Task 1
Reproduce the plant-sheet rows below, starting at the line with "phylum: Tracheophyta" and continuing through the end of the rows, both ends included. Leave the pictures out.

-- BEGIN Selected text --

The shadow of the financial crash is finally being cast offby George Magnus / December 14, 2015 / Leave a comment
On Tuesday and Wednesday this week, the Federal Reserve will hold its last meeting of the year. And announce its first hike for 10 years. There are at least three reasons for the heightened state of anticipation surrounding it, especially the angst about whether it will amount to a policy error. All things considered, it’s the right thing to do, probably.
First, unless something shocking should happen, it will announce a change in interest rates for the first time since the financial crisis and the arrival of ZIRP or zero interest rate policy, and a rise for the first time since 2006. It came close to this decision at its meeting in September, but backed off in the face of the global market disturbances arising from turbulent developments in China’s equity market and the strange case of the mini-devaluation of the Yuan.
Second, the Fed is out there all on its own, aside from some emerging market central banks, for example in South America and Sub-Sahara Africa, still raising interest rates to help stabilise their currencies against a resurgent US dollar. Importantly, the European Central Bank and the Bank of Japan are leaning in precisely the opposite direction as far as monetary policy is concerned, and the Bank of England is on hold for the foreseeable future.
Third, a lot of people are worried the Fed is about to commit a major error. Even though central banks don’t raise interest rates once in the belief that a one-off will suffice, many commentators and economists think the Fed may find out as soon as early next year that it will have to freeze further increases or even reverse what it has done by then. It is certainly likely that the first rise in rates is less important than the expectations built into the markets about how far the Fed will raise rates and over what period of time. At the moment, markets expect rates to rise by little more than 0.5% by the end of 2016. They could be wrong of course, but the US and the global economy should be able to withstand this sort of reduced accommodation —a superior phrase to “tightening”—possibly a little more.

-- END Selected text --
-- BEGIN Provided records --

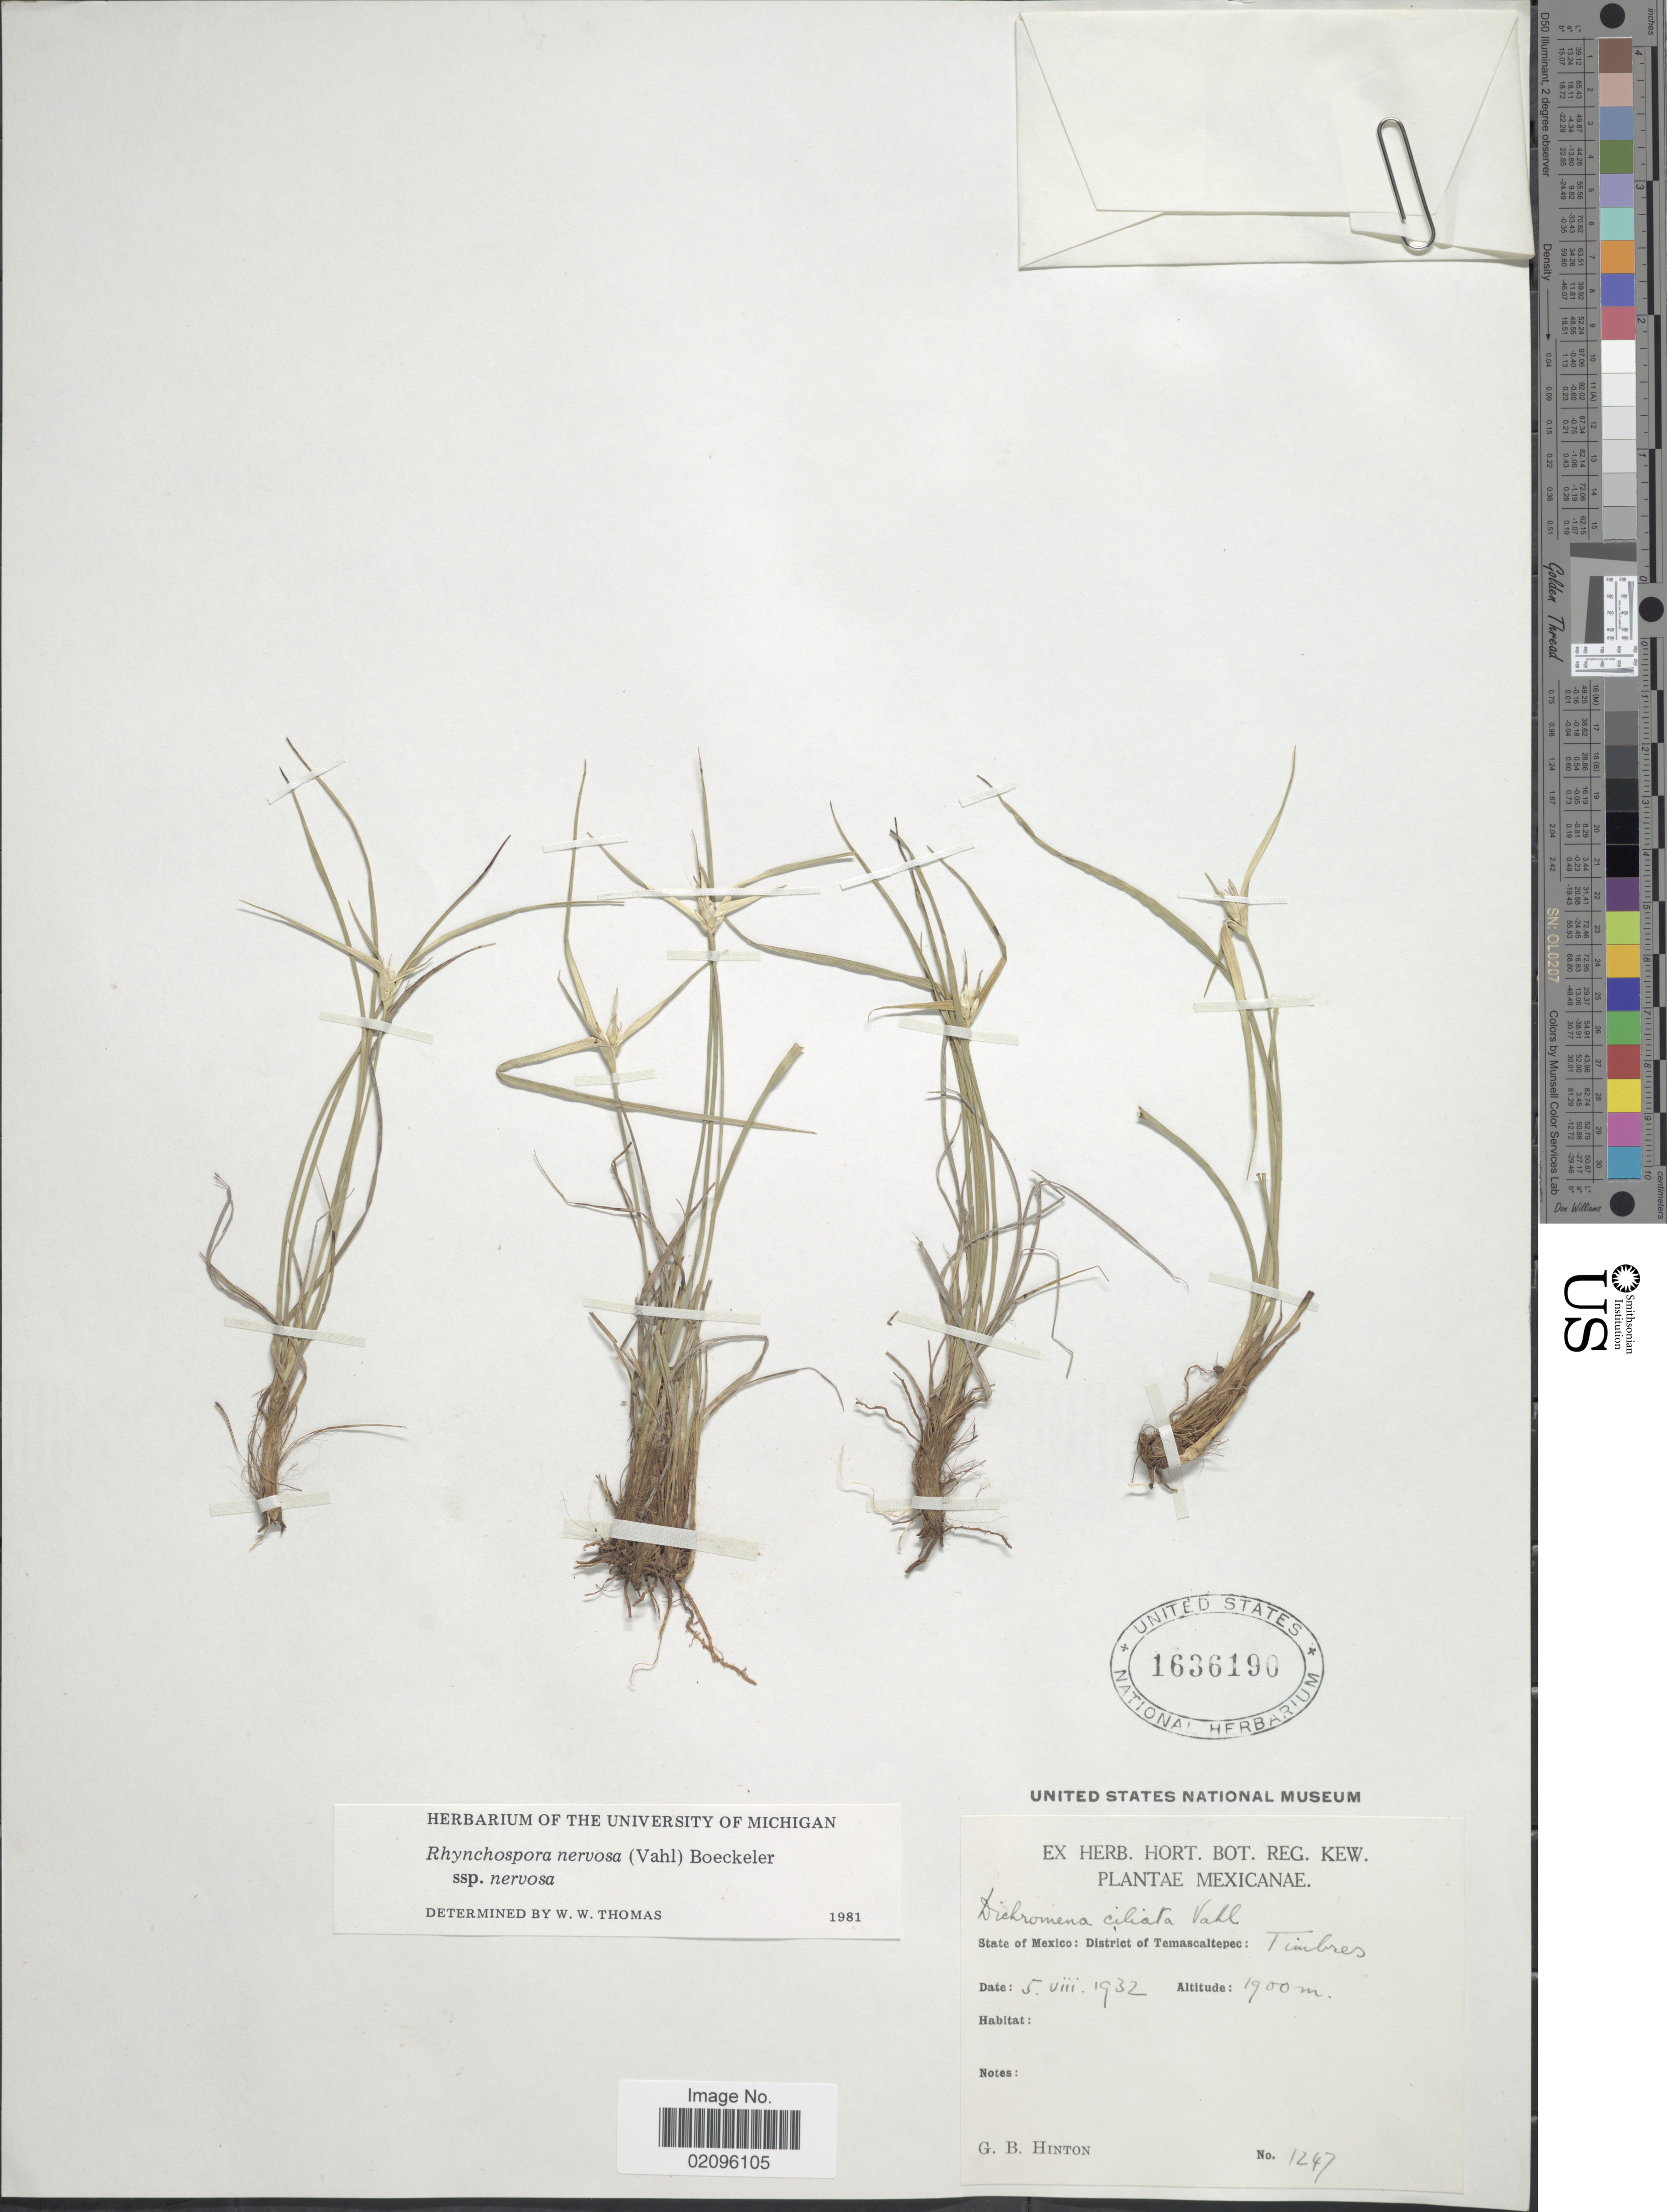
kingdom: Plantae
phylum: Tracheophyta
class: Liliopsida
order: Poales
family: Cyperaceae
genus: Rhynchospora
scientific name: Rhynchospora nervosa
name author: (Vahl) Boeckeler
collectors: G. B. Hinton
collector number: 1247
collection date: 1932-08-05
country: Mexico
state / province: México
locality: District of Temascaltepec: Timbres.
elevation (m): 1900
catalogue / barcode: US 1636190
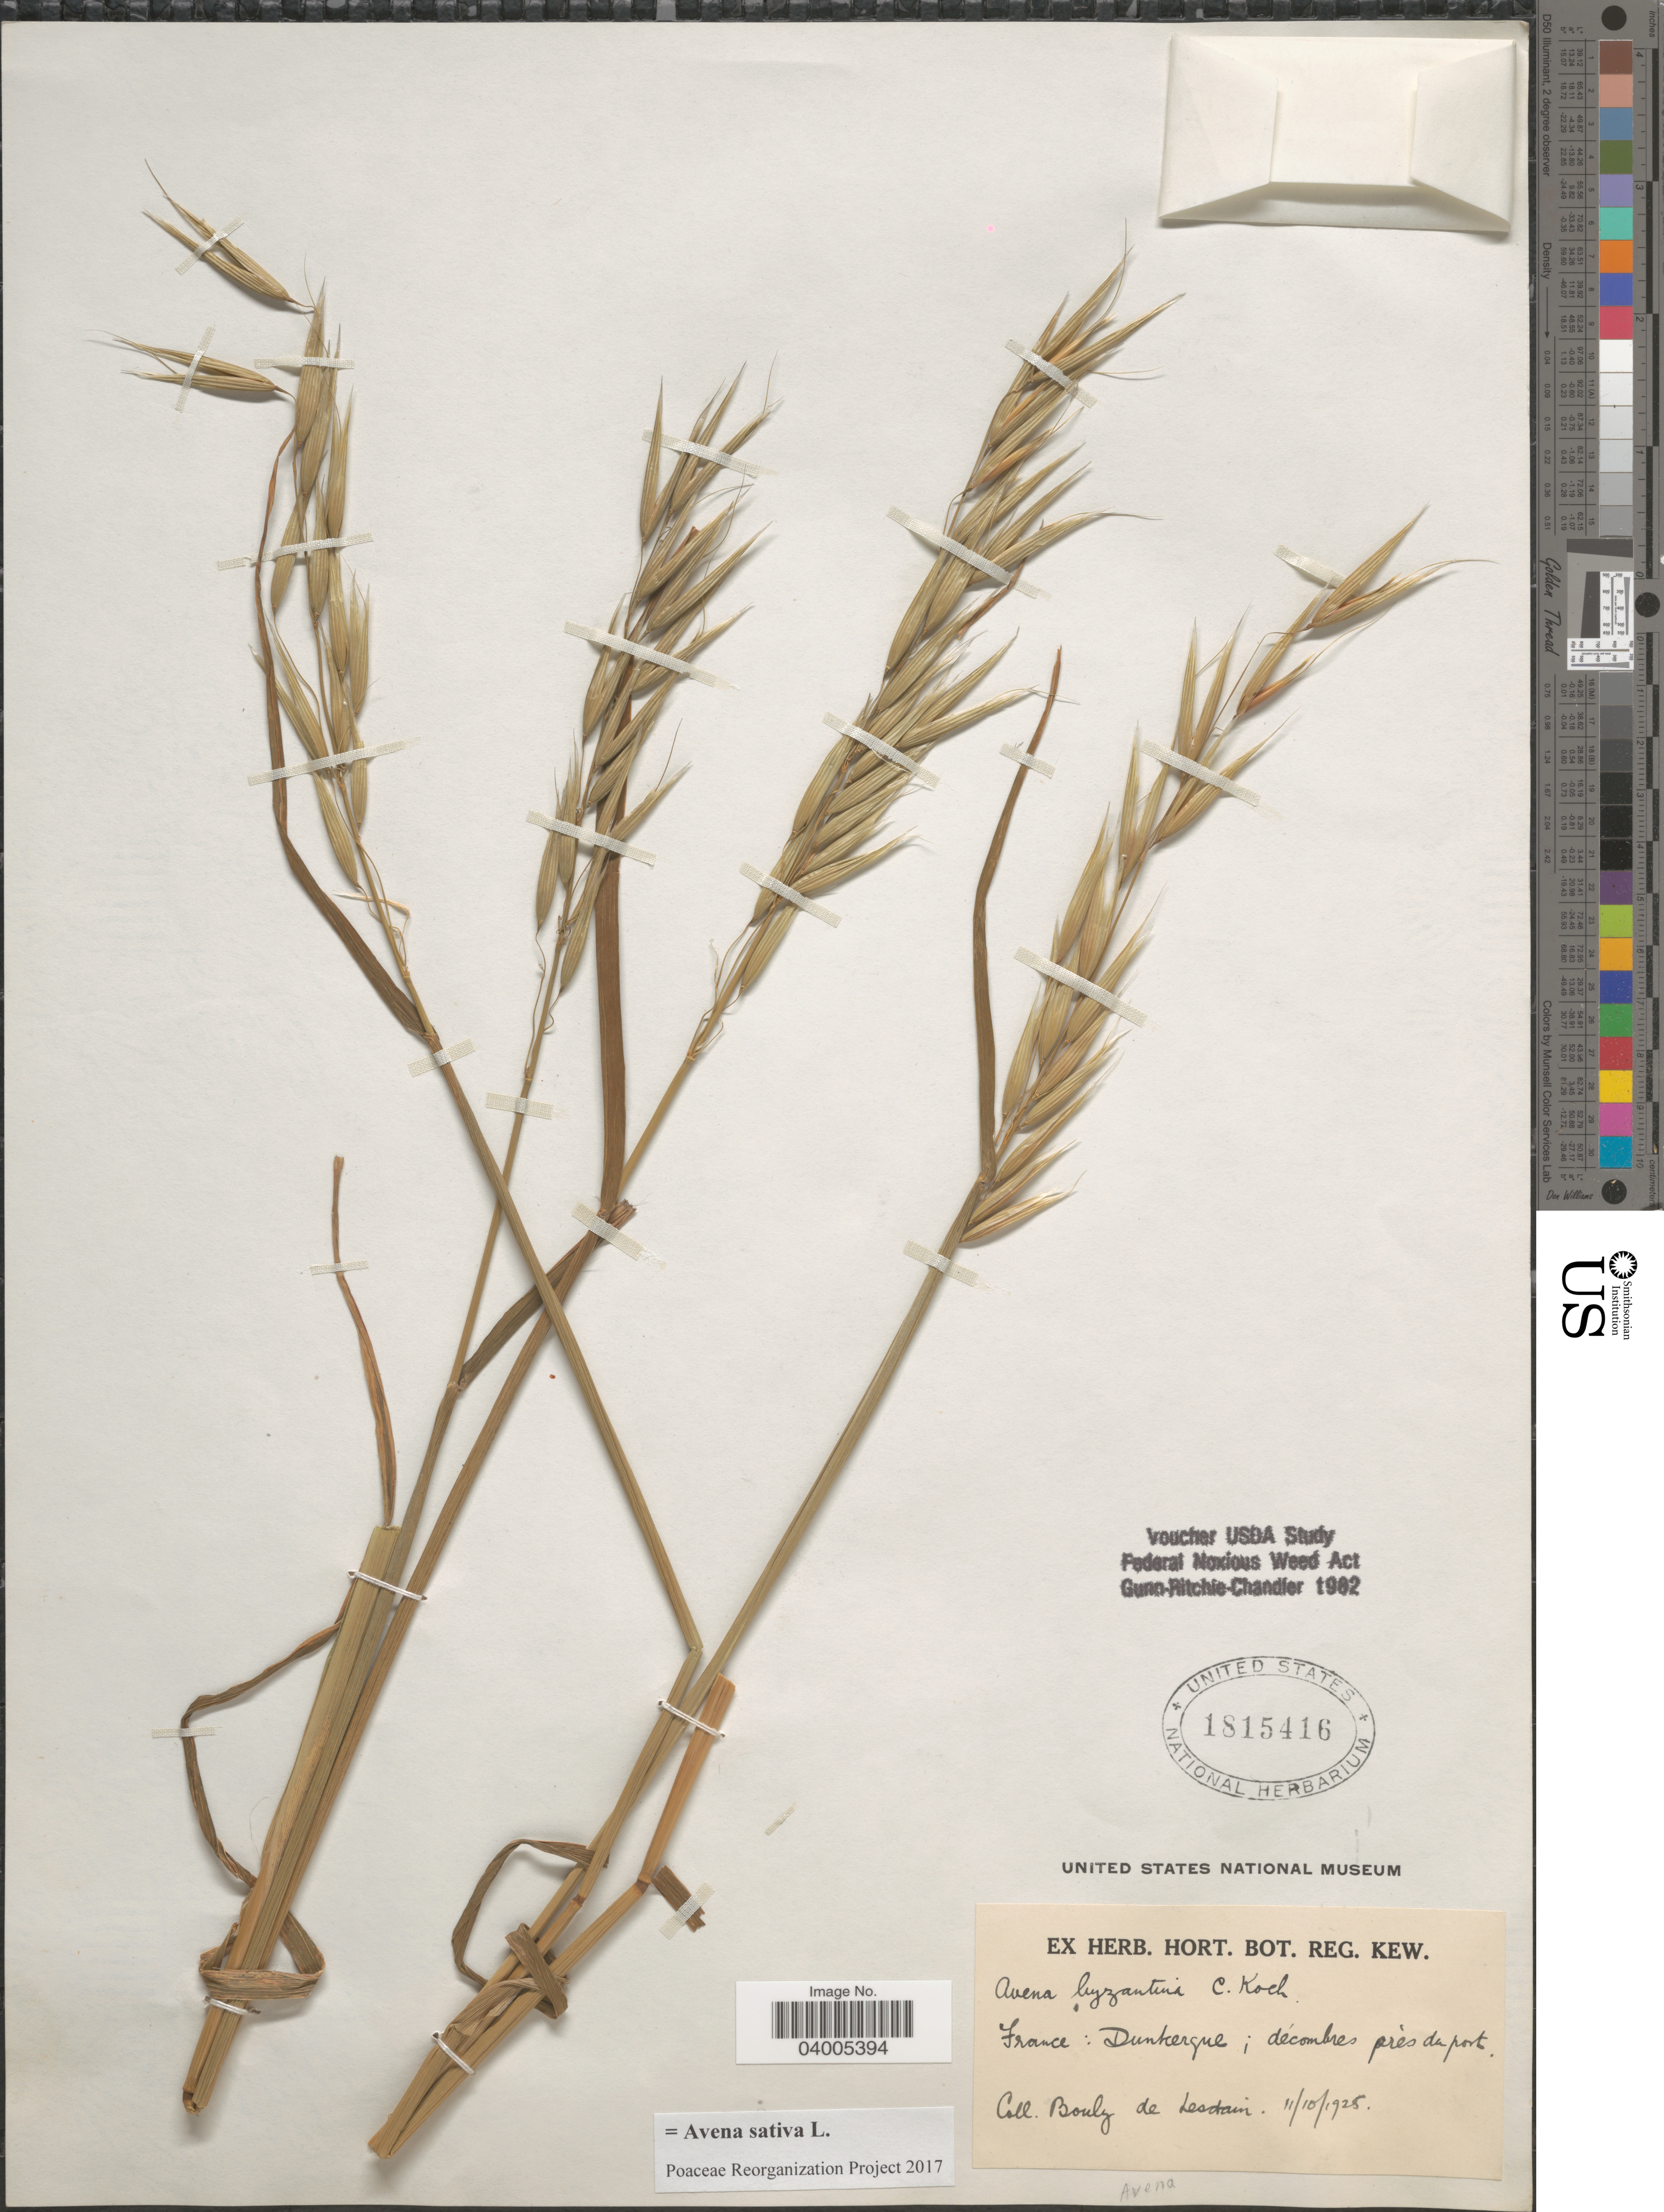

-- END Provided records --

Task 2
Answer these about the piece on the Federal Reserve:
(a) On which days will the Federal Reserve hold its last meeting of the year?
(b) In what year did the Fed last raise rates?
(c) By how much do markets expect rates to rise by the end of 2016?

Written reply 1
phylum: Tracheophyta
class: Liliopsida
order: Poales
family: Cyperaceae
genus: Rhynchospora
scientific name: Rhynchospora nervosa
name author: (Vahl) Boeckeler
collectors: G. B. Hinton
collector number: 1247
collection date: 1932-08-05
country: Mexico
state / province: México
locality: District of Temascaltepec: Timbres.
elevation (m): 1900
catalogue / barcode: US 1636190

Written reply 2
(a) Tuesday and Wednesday of this week
(b) 2006
(c) By little more than 0.5%